In an accompanying editorial, Julie Steffann, MD, PhD, of Paris Cité University, noted that “Pathogenic, damaging variants in mtDNA are responsible for severe maternally inherited disorders with a high risk of transmission,” including MELAS (mitochondrial encephalopathy with lactic acidosis and stroke-like episodes) syndrome, Leber’s hereditary optic neuropathy, and NARP (neuropathy, ataxia, and retinitis pigmentosa) syndrome.

While PGT is the standard way to reduce pathogenic mtDNA load, it’s not an option for women with high levels of mtDNA heteroplasmy or homoplasmic pathogenic mtDNA variants.

Accompanying editorial author Robin Lovell‑Badge, PhD, of the Francis Crick Institute in London, explained that “the approach involving PGT requires that at least one derived embryo has a sufficiently low level of heteroplasmy (in which mtDNA is a mix of two or more sequences) to justify intrauterine transplantation (i.e., derived progeny would have a substantially reduced risk of disease), an impossible outcome for women who have homoplasmy (in which all copies of mtDNA have the same sequence) or who have very high levels of heteroplasmy.”

However, the idea of mitochondrial replacement as a solution has been around for 30 years, he said.

Three main methods of mitochondrial replacement currently can be used “if we set aside the possibility of genome editing of mtDNA, which is currently too risky,” said Lovell-Badge. They include pronuclear transfer, which is carried out after fertilization and was used by Hyslop’s group, maternal-spindle transfer carried out between unfertilized oocytes, and polar-body transfer.

“Pronuclear transfer is a relatively established method, with substantial preclinical research,” he noted.

Although it’s hard to compare pronuclear transfer with PGT, given the differences in diseases and mtDNA variants among the women, having the group that underwent PGT as the comparison group “strengthens the conclusion that pronuclear transfer is a valid method to reduce the risk of mtDNA disease,” said Lovell‑Badge.

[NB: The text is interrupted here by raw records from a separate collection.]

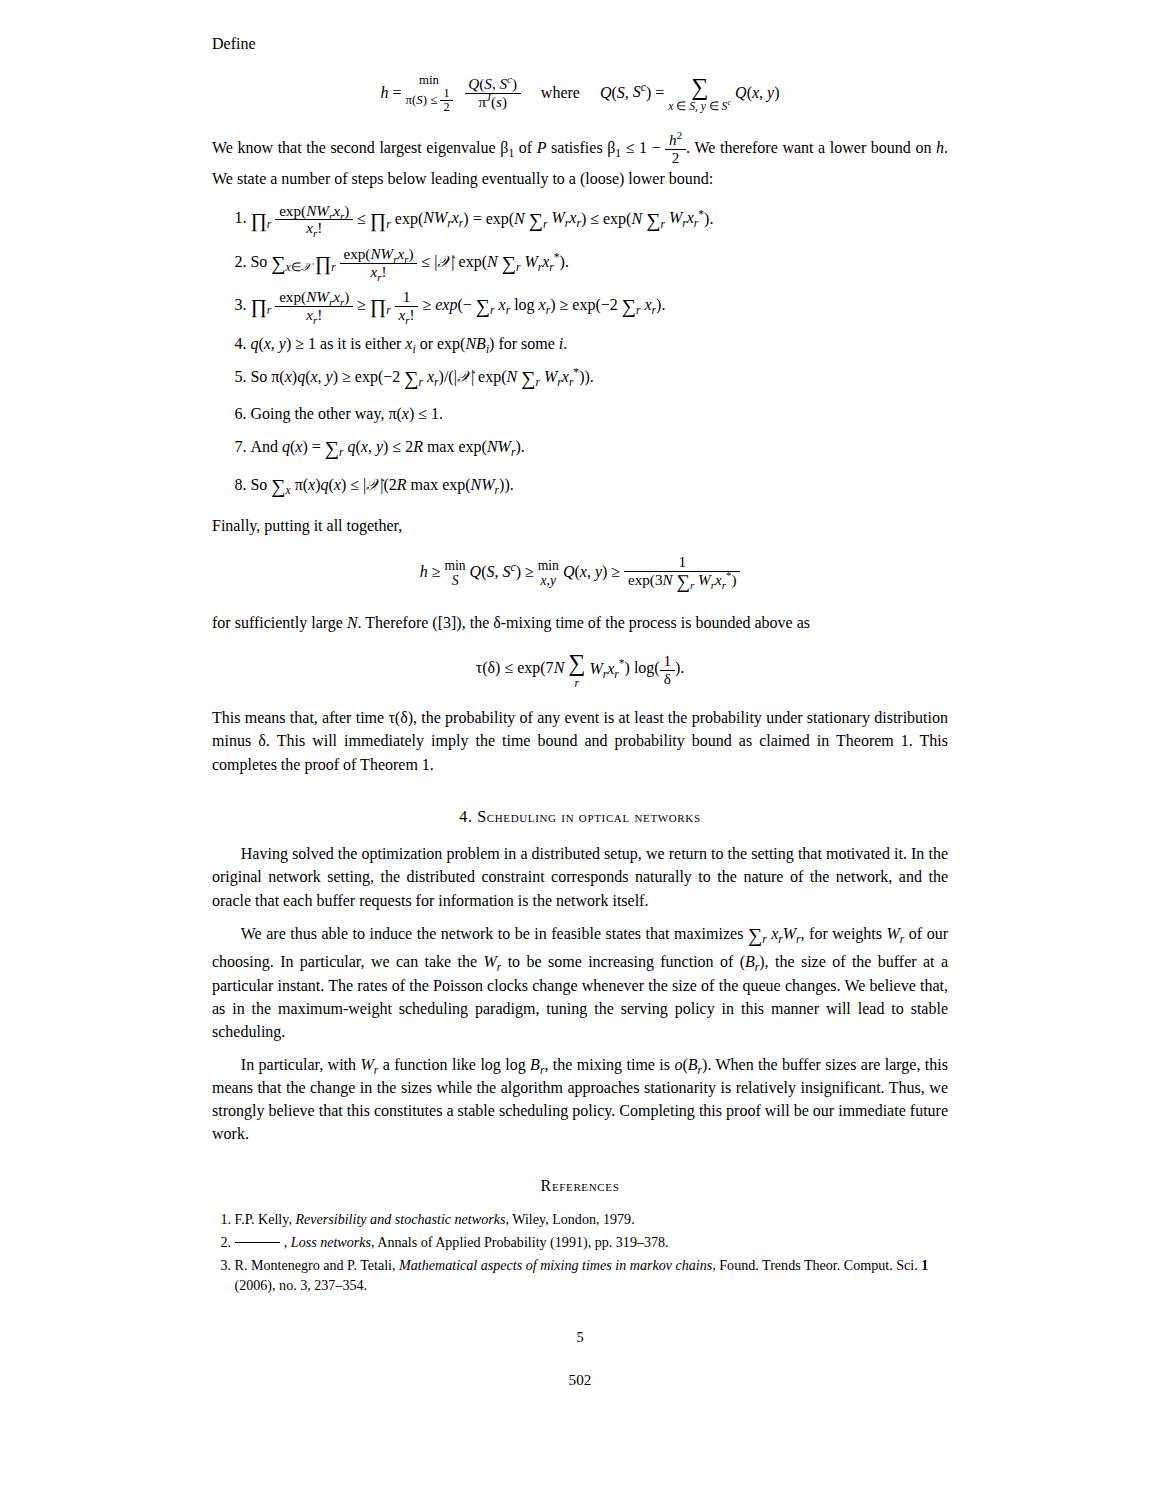Define
h = min π(S) ≤ 12 Q(S, Sc) πJ(s) where Q(S, Sc) = ∑ x ∈ S, y ∈ Sc Q(x, y)
We know that the second largest eigenvalue β1 of P satisfies β1 ≤ 1 − h22. We therefore want a lower bound on h. We state a number of steps below leading eventually to a (loose) lower bound:
∏r exp(NWrxr) xr! ≤ ∏r exp(NWrxr) = exp(N ∑r Wrxr) ≤ exp(N ∑r Wrxr*).
So ∑x∈𝒳 ∏r exp(NWrxr) xr! ≤ |𝒳| exp(N ∑r Wrxr*).
∏r exp(NWrxr) xr! ≥ ∏r 1 xr! ≥ exp(− ∑r xr log xr) ≥ exp(−2 ∑r xr).
q(x, y) ≥ 1 as it is either xi or exp(NBi) for some i.
So π(x)q(x, y) ≥ exp(−2 ∑r xr)/(|𝒳| exp(N ∑r Wrxr*)).
Going the other way, π(x) ≤ 1.
And q(x) = ∑r q(x, y) ≤ 2R max exp(NWr).
So ∑x π(x)q(x) ≤ |𝒳|(2R max exp(NWr)).
Finally, putting it all together,
h ≥ min S Q(S, Sc) ≥ min x,y Q(x, y) ≥ 1 exp(3N ∑r Wrxr*)
for sufficiently large N. Therefore ([3]), the δ-mixing time of the process is bounded above as
τ(δ) ≤ exp(7N ∑ r Wrxr*) log(1 δ).
This means that, after time τ(δ), the probability of any event is at least the probability under stationary distribution minus δ. This will immediately imply the time bound and probability bound as claimed in Theorem 1. This completes the proof of Theorem 1.
4. Scheduling in optical networks
Having solved the optimization problem in a distributed setup, we return to the setting that motivated it. In the original network setting, the distributed constraint corresponds naturally to the nature of the network, and the oracle that each buffer requests for information is the network itself.
We are thus able to induce the network to be in feasible states that maximizes ∑r xrWr, for weights Wr of our choosing. In particular, we can take the Wr to be some increasing function of (Br), the size of the buffer at a particular instant. The rates of the Poisson clocks change whenever the size of the queue changes. We believe that, as in the maximum-weight scheduling paradigm, tuning the serving policy in this manner will lead to stable scheduling.
In particular, with Wr a function like log log Br, the mixing time is o(Br). When the buffer sizes are large, this means that the change in the sizes while the algorithm approaches stationarity is relatively insignificant. Thus, we strongly believe that this constitutes a stable scheduling policy. Completing this proof will be our immediate future work.
References
F.P. Kelly, Reversibility and stochastic networks, Wiley, London, 1979.
, Loss networks, Annals of Applied Probability (1991), pp. 319–378.
R. Montenegro and P. Tetali, Mathematical aspects of mixing times in markov chains, Found. Trends Theor. Comput. Sci. 1 (2006), no. 3, 237–354.
5
502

“Many of the outcomes assessed were nearly equivalent in the study groups, including similar percentages of patients who had a pregnancy, although the percentage of patients who had embryo loss was higher after pronuclear transfer than after PGT, for reasons that are unclear,” he pointed out. “The fact that eight apparently healthy babies were born after pronuclear transfer (without which mitochondrial disease would have developed in these babies) is a clear demonstration of the usefulness of this method among women for whom PGT is not an option.”

In the study, all eggs were fertilized by intracytoplasmic sperm injection. Pronuclear transfer was performed at 8-13 hours after intracytoplasmic sperm injection, and intact zygotes were cultured for 5-6 days.

For PGT, one blastomere was removed on day 3 after intracytoplasmic sperm injection for quantitative analysis of mtDNA heteroplasmy, and embryos were cultured for an additional 2-3 days. Suitable quality embryos were then used for fresh intrauterine transfer or vitrified for a future frozen embryo transfer. In PGT patients, embryos with less than 30% heteroplasmy were preferentially used for transfer or vitrification.

“Multidisciplinary advice regarding the optimal choice for an individual woman is tailored to the specific mtDNA variant and the woman’s own views on risk reduction,” the researchers advised.

In an NEJM brief report, Douglass M. Turnbull, PhD, of Newcastle University in England, and colleagues detailed the familial diseases in the cohort of eight live births. These included blindness, severe cardiomyopathy, and fatal cardiomyopathy or child death. Among the eight births, hyperlipidemia and cardiac arrhythmia developed in one child whose mother had hyperlipidemia during pregnancy, but both conditions were responsive to treatment. Infant myoclonic epilepsy developed in another child, who had spontaneous remission. At the time of publication, all children had made normal developmental progress.

Researchers said it will be key to follow these babies to monitor long-term health outcomes and extent of heteroplasmy of the offspring.